Potremmo dirlo così: nella storia di Gesù c’è un modo di essere uomini e donne che rimane per sempre, che ha qualcosa da dire a tutti, che è originario e creativo. Chi lo incontra, si scopre nuovo, al di là dei sepolcri in cui le circostanze hanno avuto la meglio, hanno preso in ostaggio e rinchiuso parte della sua vita. Il sepolcro è la fine di tutto, senza appello: ci stanno dentro tutte le cose che nella nostra vita sono in un certo senso finite – e con esse anche un pezzetto di noi. Lì dentro, nel buio inappellabile del sepolcro.

La risurrezione è una pietra scardinata dall’uscio di una tomba; è un gesto potente di speranza. Certo, anche per i discepoli rimane ancora tutto il difficile di una morte ingombrante con cui fare i conti: le bende che raccontano le ferite, le lacrime e la fatica a credere che sia possibile e giusto andare oltre. Ma il masso che separava dalla vita piena non c’è più. Il tappo che ostruiva il passaggio, che sbarrava la strada tra le cose morte e quelle vive, è rimosso. Questo vuol dire che la risurrezione non è un gesto da bacchetta magica, che fa nuove le cose e le nostre vite cancellando il dolore con un colpo di spugna e una pacca sulla spalla, come se bastasse un po’ di fede per sistemare l’esistenza. Vuol dire però, questo sì, che il cammino per la vita piena, da parte di Dio, non è sbarrato. Secondo Lui, è di nuovo possibile a tutti noi, pur rimanendo intatto nella sua fatica. È come se chiedesse a ciascuno di noi: «Ma tu vuoi risorgere?». Capisce e rispetta con delicatezza i nostri sepolcri, ma offre vita piena. Fragile e vera come l’amicizia e l’incontro con Lui.

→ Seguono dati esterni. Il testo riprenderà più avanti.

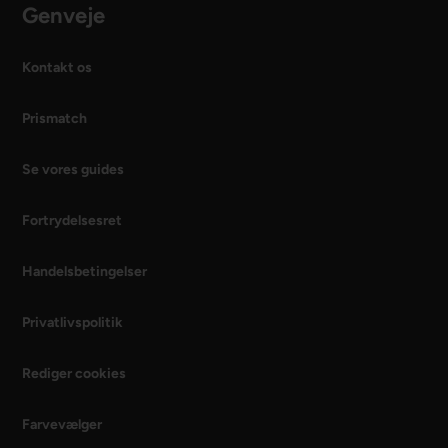
Genveje
Kontakt os
Prismatch
Se vores guides
Fortrydelsesret
Handelsbetingelser
Privatlivspolitik
Rediger cookies
Farvevælger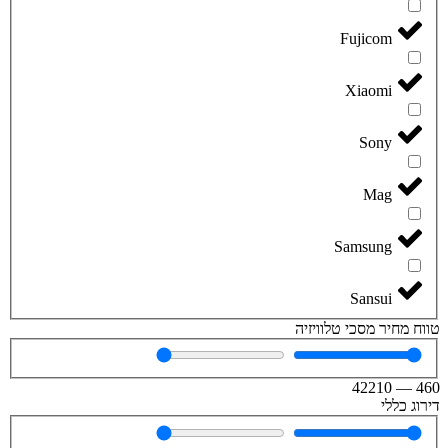
Fujicom
Xiaomi
Sony
Mag
Samsung
Sansui
טווח מחיר מסכי טלוויזיה
42210
—
460
דירוג כללי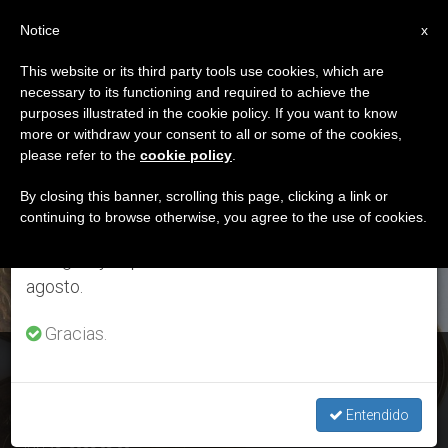
ES
Notice
×
x
Aviso importante
This website or its third party tools use cookies, which are
necessary to its functioning and required to achieve the
Del 27 de julio al 7 de agosto haremos la pausa
ETIQUETA
purposes illustrated in the cookie policy. If you want to know
anual, aprovechando que en el periodo de verano
Posts Tagged
more or withdraw your consent to all or some of the cookies,
please refer to the
cookie policy
.
se generan menos informaciones y también el
‘entrevistas’
consumo de las mismas disminuye.
By closing this banner, scrolling this page, clicking a link or
continuing to browse otherwise, you agree to the use of cookies.
Retomamos el trabajo ordinario de las ediciones
en inglés y español de ZENIT el lunes 10 de
ÚLTIMAS NOTICIAS
agosto.
Gracias.
104 informes de actividad sospechosa para Autoridad de
Supervisión e Inteligencia Financiera del Vaticano. Entrevista
Entendido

Possa essere questa l’esperienza e l’augurio della Pasqua che raggiunge ciascuno di voi, le vostre famiglie e le nostre comunità cristiane in questo giorno: il dono di sentirsi di nuovo chiamati a entrare nell’oggi della gloria nascosta nel quotidiano, lasciando brillare la speranza di una risurrezione fattasi vicina. Buona Pasqua!